[Dataset records]

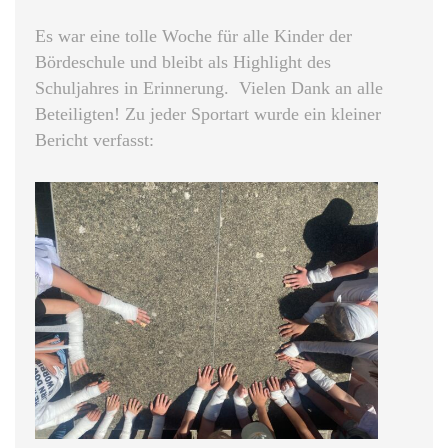
Es war eine tolle Woche für alle Kinder der
Bördeschule und bleibt als Highlight des
Schuljahres in Erinnerung. Vielen Dank an alle
Beteiligten! Zu jeder Sportart wurde ein kleiner
Bericht verfasst:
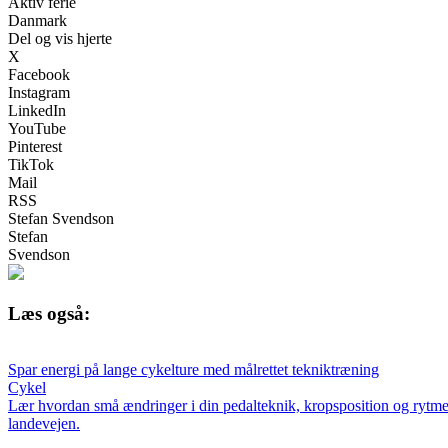
Aktiv ferie
Danmark
Del og vis hjerte
X
Facebook
Instagram
LinkedIn
YouTube
Pinterest
TikTok
Mail
RSS
Stefan Svendson
Stefan
Svendson
Læs også:
Spar energi på lange cykelture med målrettet tekniktræning
Cykel
Lær hvordan små ændringer i din pedalteknik, kropsposition og rytme 
landevejen.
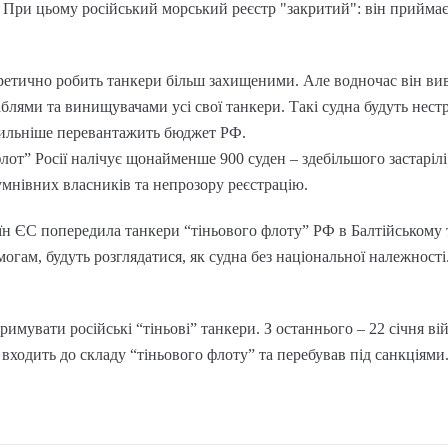
. При цьому російський морський реєстр "закритий": він приймає
етично робить танкери більш захищеними. Але водночас він вивод
блями та винищувачами усі свої танкери. Такі судна будуть нест
 сильніше перевантажить бюджет РФ.
от” Росії налічує щонайменше 900 суден – здебільшого застарілі 
нівних власників та непрозору реєстрацію.
аїн ЄС попередила танкери “тіньового флоту” РФ в Балтійському т
огам, будуть розглядатися, як судна без національної належності
мувати російські “тіньові” танкери. З останнього – 22 січня ві
входить до складу “тіньового флоту” та перебував під санкціями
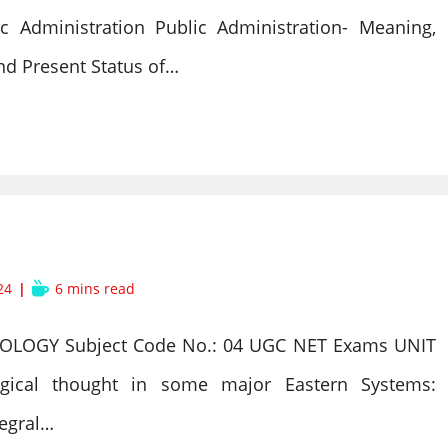
c Administration Public Administration- Meaning,
nd Present Status of…
Reading
24
6 mins read
time:
LOGY Subject Code No.: 04 UGC NET Exams UNIT
gical thought in some major Eastern Systems:
tegral…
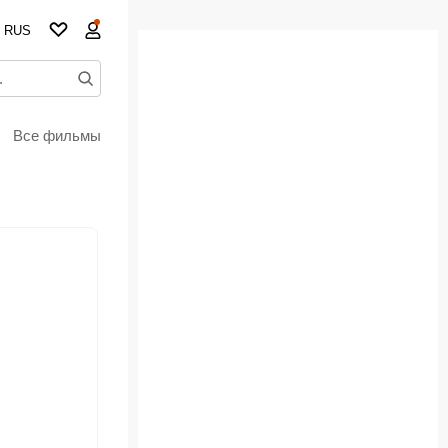
RUS
Все фильмы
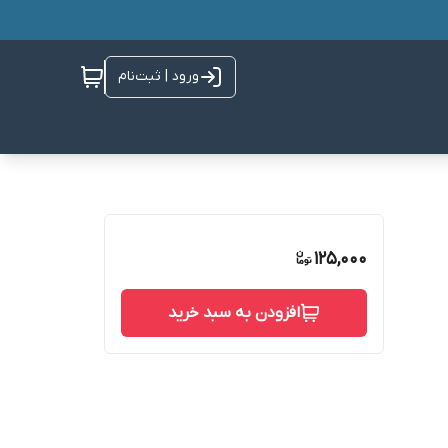
ورود | ثبت‌نام
125,000
افزودن به سبد خرید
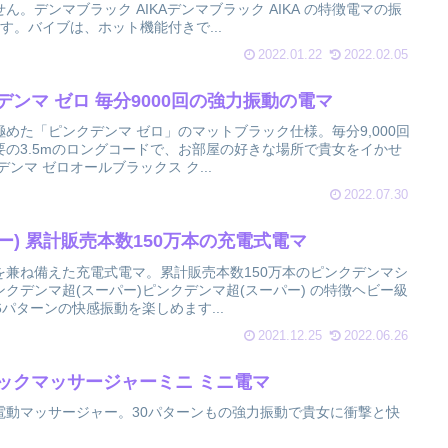
。デンマブラック AIKAデンマブラック AIKA の特徴電マの振
す。バイブは、ホット機能付きで...
2022.01.22
2022.02.05
デンマ ゼロ 毎分9000回の強力振動の電マ
めた「ピンクデンマ ゼロ」のマットブラック仕様。毎分9,000回
の3.5mのロングコードで、お部屋の好きな場所で貴女をイかせ
ンマ ゼロオールブラックス ク...
2022.07.30
ー) 累計販売本数150万本の充電式電マ
を兼ね備えた充電式電マ。累計販売本数150万本のピンクデンマシ
クデンマ超(スーパー)ピンクデンマ超(スーパー) の特徴ヘビー級
パターンの快感振動を楽しめます...
2021.12.25
2022.06.26
ックマッサージャーミニ ミニ電マ
電動マッサージャー。30パターンもの強力振動で貴女に衝撃と快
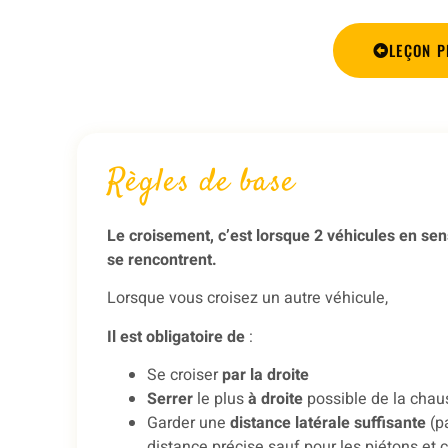
LEÇON P
Règles de base
Le croisement, c’est lorsque 2 véhicules en se
se rencontrent.
Lorsque vous croisez un autre véhicule,
Il est obligatoire de
:
Se croiser
par la droite
Serrer
le plus
à droite
possible de la chau
Garder une
distance latérale suffisante
(p
distance précise sauf pour les piétons et c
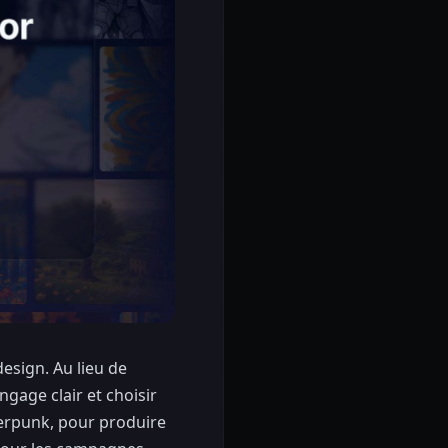
esign. Au lieu de
gage clair et choisir
yberpunk, pour produire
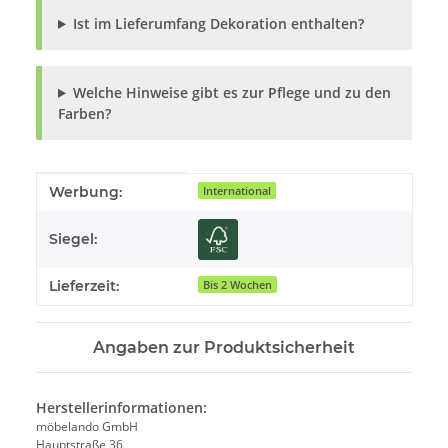
Ist im Lieferumfang Dekoration enthalten?
Welche Hinweise gibt es zur Pflege und zu den
Farben?
Produkteigenschaft
Wert
Werbung:
International
Siegel:
Lieferzeit:
Bis 2 Wochen
Angaben zur Produktsicherheit
Herstellerinformationen:
möbelando GmbH
Hauptstraße 36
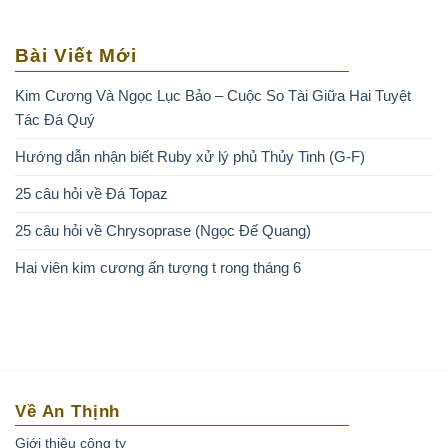
Bài Viết Mới
Kim Cương Và Ngọc Lục Bảo – Cuộc So Tài Giữa Hai Tuyệt
Tác Đá Quý
Hướng dẫn nhận biết Ruby xử lý phủ Thủy Tinh (G-F)
25 câu hỏi về Đá Topaz
25 câu hỏi về Chrysoprase (Ngọc Đế Quang)
Hai viên kim cương ấn tượng t rong tháng 6
Về An Thịnh
Giới thiệu công ty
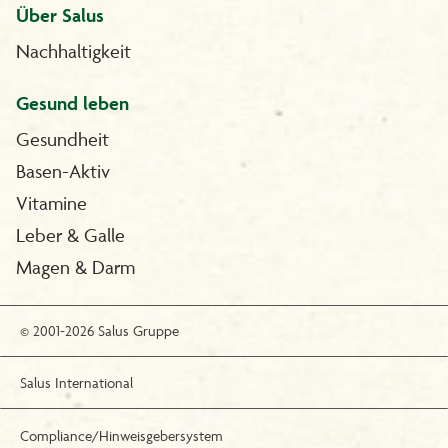
Über Salus
Nachhaltigkeit
Gesund leben
Gesundheit
Basen-Aktiv
Vitamine
Leber & Galle
Magen & Darm
© 2001-2026 Salus Gruppe
Salus International
Compliance/Hinweisgebersystem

[/Dataset records]

= Exercise requirements =
Lay out every text line from the start of the records through the line containing "landevejen.", inclusive, as a Markdown table with the columns Row and Line. Leave out the pictures and any blank lines.

= Reply to the task =
| Row | Line |
|---|---|
| 1 | Es war eine tolle Woche für alle Kinder der |
| 2 | Bördeschule und bleibt als Highlight des |
| 3 | Schuljahres in Erinnerung. Vielen Dank an alle |
| 4 | Beteiligten! Zu jeder Sportart wurde ein kleiner |
| 5 | Bericht verfasst: |
| 6 | Aktiv ferie |
| 7 | Danmark |
| 8 | Del og vis hjerte |
| 9 | X |
| 10 | Facebook |
| 11 | Instagram |
| 12 | LinkedIn |
| 13 | YouTube |
| 14 | Pinterest |
| 15 | TikTok |
| 16 | Mail |
| 17 | RSS |
| 18 | Stefan Svendson |
| 19 | Stefan |
| 20 | Svendson |
| 21 | Læs også: |
| 22 | Spar energi på lange cykelture med målrettet tekniktræning |
| 23 | Cykel |
| 24 | Lær hvordan små ændringer i din pedalteknik, kropsposition og rytme  |
| 25 | landevejen. |